The Market Centre store was one of 133 stores to close after the company – once the biggest sports retailer in Britain – went into administration.
Only 20 shops were saved from closure after being bought by rival Sports Direct – leaving 2,200 people out of work across the country.
A total of 167 JJB employees have also been retained to assist administrators KPMG, including one from Crewe.
“We hope to be able to sell the leasehold interests of some of the remaining stores, which may result in re-employment of some staff,” said David McCorquodale, corporate finance partner.

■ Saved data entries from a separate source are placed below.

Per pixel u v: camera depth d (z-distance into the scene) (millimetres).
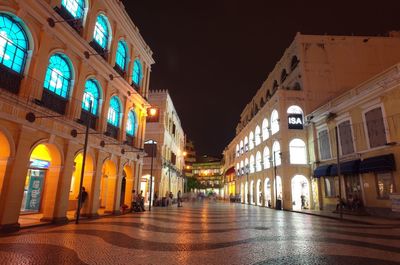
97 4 16281
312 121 27016
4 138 10008
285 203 26453
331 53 30344
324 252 7266
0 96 9547
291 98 29047
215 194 86312
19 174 10328
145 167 33312
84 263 5863
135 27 21484
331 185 23812
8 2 10133
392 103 17594
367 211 18922
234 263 6078
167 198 31203
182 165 59594
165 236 9555
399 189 16656
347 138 21844
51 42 12312
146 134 34625
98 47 16641
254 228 12172
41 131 11680
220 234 10258
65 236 9117
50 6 11859
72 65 13930
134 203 20578
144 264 5887
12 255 6367
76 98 14094
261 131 36625
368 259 6531
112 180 18562
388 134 17703
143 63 24172
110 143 17578
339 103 22578
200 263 6043
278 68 37812
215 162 94375
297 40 31047
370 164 18375
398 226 13359
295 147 28062
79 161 16625
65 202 13070
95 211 15883
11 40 10547
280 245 8203
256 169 39031
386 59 30391
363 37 30922
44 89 12156
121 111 19625
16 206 10180
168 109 38250
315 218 17766
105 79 17234
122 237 9180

Just five years ago, JJB’s shares were worth £10 a piece but now all investors – including Microsoft magnate Bill Gates – have seen their holdings wiped out.
Richard Fleming, head of restructuring at KPMG, added: “Successive attempts to restructure the business, both financially and operationally, have not been enough to prevent the company falling into administration.
“All staff made redundant as a result of store closures have had their arrears of wages and holiday entitlements paid in full. “Our team of employment specialists will be supporting staff on completing redundancy forms and putting them in touch with job seeker services.”
JJB’s story of rise and fall began when former Blackburn Rovers footballer and Wigan Athletic owner Dave Whelan bought a single store in Wigan in 1971. An aggressive expansion drive saw it climb to more than 400 stores by 2007.
In 2007 Mr Whelan sold his family’s holding for £190million to a joint venture formed by Icelandic financial group Exista and Chris Ronnie, who previously worked at Umbro and Sports World.
The group was hit hard by the financial crisis and by strong performances of rivals Sports Direct and JD Sports.